On Things

An overview of things that I've enjoyed reading

Monday, June 26, 2006

A "Curious" Look at Society

The Curious Incident of the Dog in the Night-Time by Mark Haddon offers us interesting insight into the mind of an autistic child, but possibly more importantly, Haddon’s work reminds us how completely culturally-infused we are. Characters in Haddon’s novel are forced to explain the inexplicable social norms to the autistic narrator, who, with his ever-practical understanding of the world, struggles to understand the everyday oddities of society that we take for granted.


Lacking any sort of drive for social acceptance, Christopher is able to evaluate society in a methodical way that most of us, try as we may, are often unable to do as our world becomes clouded with emotionality that leads to irrationality. This is not to say that Christopher does not feel, as the entire novel is based on Christopher’s drive to seek out the murderer of Mrs. Shears’s dog Wellington, but he has an intense and constant urge to divorce himself from society and all of the stigmas that come with connecting with other people. He tells us, for instance, about the reoccurring dream that he loves in which everyone in the world is dead but him so he is allowed to roam as he pleases.

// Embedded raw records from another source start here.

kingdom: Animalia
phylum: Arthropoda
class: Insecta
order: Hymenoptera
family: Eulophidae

Though Christopher’s mind is sometimes nauseatingly full of facts, there is some irrationality that keeps him more human than computer-like. Despite Christopher’s attempts to justify his distaste for yellow and brown, he knows that it does not make much sense. Christopher thinks,

“Mrs. Forbes said that hating yellow and brown is just being silly. And Siobhan said that she shouldn’t say things like that and everyone has favorite colors. And Siobhan was right. But Mrs. Forbes was a bit right, too. Because it is sort of being silly. But in life you have to take lots of decisions and if you don’t take decisions you would never do anything because you would spend all your time choosing between things you could do. So it is good to have a reason why you hate some things and you like others. It is like being in a restaurant like when Father takes me out to a Berni Inn sometimes and you look at the menu and you have to choose what you are going to have. But you don’t know if you are going to like something because you haven’t tasted it yet, so you have favorite foods and you choose these, and you have foods you don’t like and you don’t choose these, and then it is simple” (Haddon 85).

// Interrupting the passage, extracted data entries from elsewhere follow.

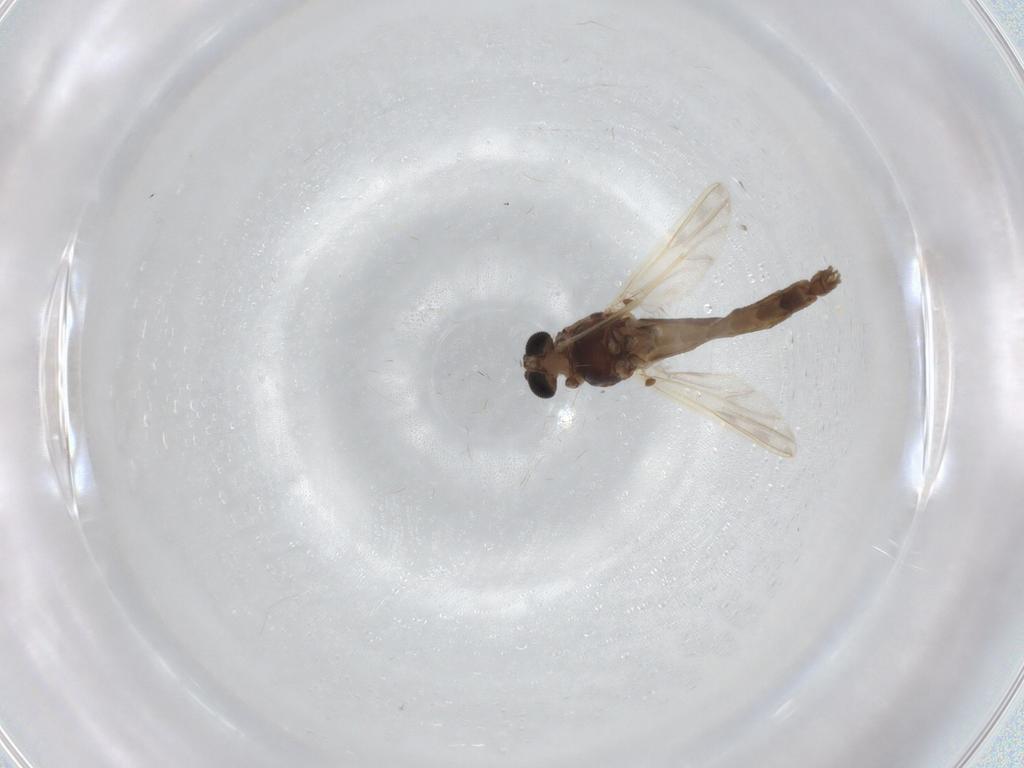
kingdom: Animalia
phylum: Arthropoda
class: Insecta
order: Diptera
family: Chironomidae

While Christopher often seems to operate in a separate world from the rest of us, he, like us, have unreasonable tastes. Yet, like most of us, he still adheres to particular preferences over others. After this passage, Christopher goes on to list reasons for his dislike of yellow and brown. He recognizes that decisions must be made about likes and dislikes in order to move anywhere. While these tastes, like our own, are unfounded, they are inevitable. Christopher arrives at this decision, but only after careful scrutiny and evaluation of the reasons for his tastes. Here, we can take an important lesson from this seemingly-naïve soul. It is all too often that people allow themselves to maintain prejudice without making an attempt to understand the roots of their particular preferences.

Haddon gives a complex mind to an outwardly-seeming simple character that has a sense of justice and a constant yearning for understanding the social world and all its idiosyncrasies.